My first encounter with polar bears

I’ve traveled to the North before, paddled in Arctic waters, seen all kinds of wildlife – but until last fall, I had never encountered a polar bear.
That was when I took a trip to Churchill, Manitoba – the polar bear capital of the world – with a group of WWF experts and supporters. It was an incredible experience, a chance to visit a ‘reverse zoo’ as our tundra buggy driver described it, where contained humans visit animals in their natural habitat. We spent two days on the tundra, roaming around in a custom-designed vehicle, watching mother bears care for and protect their cubs, young male bears spar for hours, and solitary bears pace the shore, waiting for the sea ice to come in.

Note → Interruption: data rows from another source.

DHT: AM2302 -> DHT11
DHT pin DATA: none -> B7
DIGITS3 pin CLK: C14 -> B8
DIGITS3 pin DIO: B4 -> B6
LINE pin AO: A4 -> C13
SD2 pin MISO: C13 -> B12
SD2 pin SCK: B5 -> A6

Polar bear sparring in Churchill. © Steph Morgan/WWF
Polar bears sparring in Churchill. © Steph Morgan/WWF

It was a powerful reminder of just how impressive– and fragile— nature is. The bears are massive, with paws the size of dinner plates and jaws that can easily crush a seal’s skull.  Even the cubs born around new year were already a good size, including a pair of twins we saw. But several of them were leaner that experts consider healthy, rating just a ‘2’ on the scale scientists use to assess their body types (a ‘5’ being the most robust). That included the mother of those cubs, whose shoulder blades were visible—a sign she might be starving. Although 2014 was a fair year for Arctic sea ice, she had still been off the ice for too long, with two cubs to feed.
These polar bears are part of the Western Hudson Bay subpopulation, which is at the southern edge of the polar bear range, the area most affected by climate change. This is the best studied subpopulation, the most accessible to scientists – and one of the best indicators we have of what a warming Arctic will mean for polar bears throughout the range. So seeing first-hand the cost of climate change on these bears was particularly troubling.  At the same time, though, it was inspiring – a reminder of how important our work at WWF is, of why we do what we do. Documenting the impact of climate change on polar bears and their habitat is crucial to protecting this species for future generations.
  David with WWF staff and experts in Churchill. © Jessica Finn/WWF
David with WWF staff and experts in Churchill. © Jessica Finn/WWF

And I wasn’t the only who was inspired – some of my fellow travellers were just as moved by the experience. A trio of chief engineers from WWF partner Canada Steamship Lines saw new meaning and value to their efforts to reduce their ships’ greenhouse gas emissions. “I wasn’t an environmentalist before,” one of them told me, “but I am now.”